§ **GOAL OF THE EXERCISE**
Return the lines below that contain the word "装填时间".

§ **MATERIAL PROVIDED**
________________

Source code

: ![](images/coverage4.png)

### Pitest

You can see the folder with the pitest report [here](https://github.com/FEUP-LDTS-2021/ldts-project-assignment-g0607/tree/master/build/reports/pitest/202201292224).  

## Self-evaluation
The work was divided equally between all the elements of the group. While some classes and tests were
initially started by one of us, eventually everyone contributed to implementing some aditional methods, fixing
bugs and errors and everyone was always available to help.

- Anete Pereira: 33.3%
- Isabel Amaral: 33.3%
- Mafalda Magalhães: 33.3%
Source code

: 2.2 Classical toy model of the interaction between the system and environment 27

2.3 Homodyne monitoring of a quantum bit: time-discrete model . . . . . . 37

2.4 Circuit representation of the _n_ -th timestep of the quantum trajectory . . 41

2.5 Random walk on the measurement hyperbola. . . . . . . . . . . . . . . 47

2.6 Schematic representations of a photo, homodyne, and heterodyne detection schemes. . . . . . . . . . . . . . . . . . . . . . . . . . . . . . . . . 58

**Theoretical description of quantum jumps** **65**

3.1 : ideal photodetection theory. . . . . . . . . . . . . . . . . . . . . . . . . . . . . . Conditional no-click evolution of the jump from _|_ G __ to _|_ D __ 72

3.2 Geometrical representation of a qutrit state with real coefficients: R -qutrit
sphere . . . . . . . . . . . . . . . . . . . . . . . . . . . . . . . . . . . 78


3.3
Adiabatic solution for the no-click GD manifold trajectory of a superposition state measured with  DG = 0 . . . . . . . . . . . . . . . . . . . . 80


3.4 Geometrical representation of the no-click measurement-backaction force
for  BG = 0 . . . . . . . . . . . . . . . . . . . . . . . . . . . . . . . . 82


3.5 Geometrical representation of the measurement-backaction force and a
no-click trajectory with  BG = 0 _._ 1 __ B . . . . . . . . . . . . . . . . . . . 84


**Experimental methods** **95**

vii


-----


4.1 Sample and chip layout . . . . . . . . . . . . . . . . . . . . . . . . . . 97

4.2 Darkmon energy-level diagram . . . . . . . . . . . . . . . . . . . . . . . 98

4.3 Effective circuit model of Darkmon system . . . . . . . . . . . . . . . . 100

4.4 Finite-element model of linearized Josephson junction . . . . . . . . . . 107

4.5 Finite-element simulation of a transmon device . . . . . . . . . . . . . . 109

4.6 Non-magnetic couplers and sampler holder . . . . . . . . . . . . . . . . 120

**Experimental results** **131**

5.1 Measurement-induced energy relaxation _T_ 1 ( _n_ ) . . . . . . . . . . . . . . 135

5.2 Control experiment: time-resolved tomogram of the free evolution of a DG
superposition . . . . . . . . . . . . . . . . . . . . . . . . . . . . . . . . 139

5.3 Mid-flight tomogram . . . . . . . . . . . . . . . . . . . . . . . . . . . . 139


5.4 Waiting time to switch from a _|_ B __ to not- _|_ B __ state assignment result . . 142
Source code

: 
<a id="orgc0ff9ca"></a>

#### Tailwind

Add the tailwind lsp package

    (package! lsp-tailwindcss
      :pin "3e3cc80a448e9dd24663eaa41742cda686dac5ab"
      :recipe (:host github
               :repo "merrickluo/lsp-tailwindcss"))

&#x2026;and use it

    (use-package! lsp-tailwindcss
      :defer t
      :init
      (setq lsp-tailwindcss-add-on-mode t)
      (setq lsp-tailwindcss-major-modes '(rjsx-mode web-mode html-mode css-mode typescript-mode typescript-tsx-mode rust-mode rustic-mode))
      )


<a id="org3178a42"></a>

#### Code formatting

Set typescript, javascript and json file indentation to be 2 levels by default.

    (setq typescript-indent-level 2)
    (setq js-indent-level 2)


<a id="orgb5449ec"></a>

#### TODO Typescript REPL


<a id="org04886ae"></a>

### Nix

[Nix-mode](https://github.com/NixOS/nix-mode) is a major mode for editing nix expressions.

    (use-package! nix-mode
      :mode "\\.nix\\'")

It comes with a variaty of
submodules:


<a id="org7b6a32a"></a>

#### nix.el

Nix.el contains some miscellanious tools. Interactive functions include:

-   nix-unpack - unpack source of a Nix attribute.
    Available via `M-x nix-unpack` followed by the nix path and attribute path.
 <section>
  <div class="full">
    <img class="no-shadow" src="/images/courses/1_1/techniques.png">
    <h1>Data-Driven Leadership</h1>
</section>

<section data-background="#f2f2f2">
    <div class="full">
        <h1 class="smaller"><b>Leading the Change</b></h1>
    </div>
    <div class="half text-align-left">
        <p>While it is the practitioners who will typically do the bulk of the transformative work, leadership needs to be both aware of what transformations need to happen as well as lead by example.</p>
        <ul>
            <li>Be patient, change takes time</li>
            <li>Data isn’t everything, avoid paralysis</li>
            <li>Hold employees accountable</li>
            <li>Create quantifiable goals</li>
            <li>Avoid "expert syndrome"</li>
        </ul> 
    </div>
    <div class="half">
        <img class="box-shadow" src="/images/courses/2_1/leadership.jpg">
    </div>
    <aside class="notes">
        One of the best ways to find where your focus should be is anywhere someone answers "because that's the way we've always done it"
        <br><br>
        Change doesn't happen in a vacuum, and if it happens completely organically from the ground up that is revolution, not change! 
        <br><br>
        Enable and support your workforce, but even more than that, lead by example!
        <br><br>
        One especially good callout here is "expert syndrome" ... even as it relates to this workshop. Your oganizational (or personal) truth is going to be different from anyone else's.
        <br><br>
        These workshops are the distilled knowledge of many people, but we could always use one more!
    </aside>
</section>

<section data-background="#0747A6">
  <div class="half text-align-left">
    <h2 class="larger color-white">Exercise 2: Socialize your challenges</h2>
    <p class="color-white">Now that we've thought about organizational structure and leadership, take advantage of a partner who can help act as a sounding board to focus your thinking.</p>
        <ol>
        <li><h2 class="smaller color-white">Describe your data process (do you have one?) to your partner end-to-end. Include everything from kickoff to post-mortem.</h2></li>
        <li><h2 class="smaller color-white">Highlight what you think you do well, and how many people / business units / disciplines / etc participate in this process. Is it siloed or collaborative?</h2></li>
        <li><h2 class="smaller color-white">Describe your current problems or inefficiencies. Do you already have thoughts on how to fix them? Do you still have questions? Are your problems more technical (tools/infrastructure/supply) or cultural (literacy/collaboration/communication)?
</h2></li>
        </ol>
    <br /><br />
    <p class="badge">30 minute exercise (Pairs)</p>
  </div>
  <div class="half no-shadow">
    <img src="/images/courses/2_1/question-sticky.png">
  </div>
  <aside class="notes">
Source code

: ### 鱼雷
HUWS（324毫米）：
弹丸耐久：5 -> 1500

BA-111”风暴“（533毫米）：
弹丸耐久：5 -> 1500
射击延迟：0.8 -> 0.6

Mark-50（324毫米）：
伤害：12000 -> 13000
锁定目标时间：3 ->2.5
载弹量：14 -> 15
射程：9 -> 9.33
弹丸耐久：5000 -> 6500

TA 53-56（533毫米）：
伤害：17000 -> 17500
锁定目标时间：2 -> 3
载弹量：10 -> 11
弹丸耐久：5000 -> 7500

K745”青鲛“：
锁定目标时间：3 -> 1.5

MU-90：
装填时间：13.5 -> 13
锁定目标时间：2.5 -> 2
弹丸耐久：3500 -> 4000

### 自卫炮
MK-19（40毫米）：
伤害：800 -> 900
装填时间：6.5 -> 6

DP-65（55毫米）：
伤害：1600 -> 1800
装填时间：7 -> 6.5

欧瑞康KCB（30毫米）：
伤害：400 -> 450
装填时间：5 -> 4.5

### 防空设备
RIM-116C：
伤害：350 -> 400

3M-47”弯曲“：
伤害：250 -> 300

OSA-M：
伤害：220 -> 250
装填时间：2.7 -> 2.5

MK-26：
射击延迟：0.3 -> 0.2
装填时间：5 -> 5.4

________________

§ **EXPECTED OUTPUT**
装填时间：13.5 -> 13
装填时间：6.5 -> 6
装填时间：7 -> 6.5
装填时间：5 -> 4.5
装填时间：2.7 -> 2.5
装填时间：5 -> 5.4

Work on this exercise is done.